Grandmas play a very important role in the long-term success of an elephant herd, reveals University of Stirling research.
Phyllis Lee, Behavioural Psychologist at the University of Stirling, led a study analysing data from 834 female elephants in Amboseli National Park, Kenya. Researchers have been watching more than 3000 elephants in Amboseli for more than four decades.
Phyllis Lee, Behavioural Psychologist at the University of Stirling, said:
"We didn't think our study would find a very positive relationship between having a grandmother present and how well the daughters were doing in terms of their reproduction. However, our research found that old mothers have a strong effect on the reproduction of the daughters and granddaughters in their family.
"Having an experienced mother, one who knows how to respond to their calf's demands and how to keep them close by, makes a huge difference in whether a baby elephant survives- having a grandma adds much needed extra help. Females support each other and protect and care for calves as a group."
Prof Lee added: "Daughters of long-lived mothers lived longer themselves and had higher reproductive rates. In some large families, three generations of mother-daughter pairs reproduced simultaneously."

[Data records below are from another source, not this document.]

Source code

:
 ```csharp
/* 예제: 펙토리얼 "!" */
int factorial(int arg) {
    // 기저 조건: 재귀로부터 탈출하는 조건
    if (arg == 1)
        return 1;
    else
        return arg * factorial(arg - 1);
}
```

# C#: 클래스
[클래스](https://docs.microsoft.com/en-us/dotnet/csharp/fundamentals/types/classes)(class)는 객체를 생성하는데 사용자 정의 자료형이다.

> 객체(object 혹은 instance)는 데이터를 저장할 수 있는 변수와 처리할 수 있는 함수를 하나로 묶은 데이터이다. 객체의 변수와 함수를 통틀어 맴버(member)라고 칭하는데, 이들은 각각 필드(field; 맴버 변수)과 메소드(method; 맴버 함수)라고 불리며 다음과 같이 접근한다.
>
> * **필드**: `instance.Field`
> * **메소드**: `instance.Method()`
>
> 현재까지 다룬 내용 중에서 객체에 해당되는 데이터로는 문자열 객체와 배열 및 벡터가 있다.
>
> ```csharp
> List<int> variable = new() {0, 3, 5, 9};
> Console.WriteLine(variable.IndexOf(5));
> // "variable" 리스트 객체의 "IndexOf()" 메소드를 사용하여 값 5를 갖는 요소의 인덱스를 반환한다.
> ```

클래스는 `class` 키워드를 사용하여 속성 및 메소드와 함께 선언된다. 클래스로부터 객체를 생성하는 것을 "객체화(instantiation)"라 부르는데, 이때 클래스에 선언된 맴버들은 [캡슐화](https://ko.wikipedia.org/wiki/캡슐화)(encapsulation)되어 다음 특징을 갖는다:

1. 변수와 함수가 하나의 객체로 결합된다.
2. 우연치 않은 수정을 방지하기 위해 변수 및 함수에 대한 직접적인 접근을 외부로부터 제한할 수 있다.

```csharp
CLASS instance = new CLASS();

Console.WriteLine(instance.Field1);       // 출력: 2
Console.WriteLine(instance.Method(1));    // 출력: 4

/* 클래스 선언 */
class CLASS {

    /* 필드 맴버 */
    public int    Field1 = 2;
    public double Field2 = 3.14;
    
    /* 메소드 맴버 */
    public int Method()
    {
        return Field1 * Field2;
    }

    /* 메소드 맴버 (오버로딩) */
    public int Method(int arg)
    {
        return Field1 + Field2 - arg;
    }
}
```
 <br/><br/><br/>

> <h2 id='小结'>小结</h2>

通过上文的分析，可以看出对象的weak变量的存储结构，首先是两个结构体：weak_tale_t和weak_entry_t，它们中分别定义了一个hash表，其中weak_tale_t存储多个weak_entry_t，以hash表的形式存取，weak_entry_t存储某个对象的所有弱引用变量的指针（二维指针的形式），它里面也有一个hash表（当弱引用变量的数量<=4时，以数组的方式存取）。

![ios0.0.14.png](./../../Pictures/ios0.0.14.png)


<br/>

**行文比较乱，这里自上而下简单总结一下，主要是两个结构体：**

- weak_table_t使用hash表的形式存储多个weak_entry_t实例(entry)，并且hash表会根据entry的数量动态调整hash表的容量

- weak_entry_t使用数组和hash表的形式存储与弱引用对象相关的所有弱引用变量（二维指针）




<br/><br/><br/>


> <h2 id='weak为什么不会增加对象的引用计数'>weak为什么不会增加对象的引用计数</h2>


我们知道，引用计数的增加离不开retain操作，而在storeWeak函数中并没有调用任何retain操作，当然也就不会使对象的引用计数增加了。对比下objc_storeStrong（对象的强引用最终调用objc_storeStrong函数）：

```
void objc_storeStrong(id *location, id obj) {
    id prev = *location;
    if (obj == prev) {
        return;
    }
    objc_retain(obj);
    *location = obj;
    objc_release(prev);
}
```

The study found only ten of the 281 oldest mothers ceased reproduction towards the end of their lives followed by up to sixteen years of post-reproductive survival. The selective disappearance of less productive individuals has not been seen for such a long-lived animal before.
Lee added: "While elephant calves clearly get a major survival and reproductive benefit from having a living grandmother, the females do not exhibit classical forms of menopause or cessation of reproduction long before death, as seen in whales and humans."
The full study is published in the Behavioral Ecology and Sociobiology.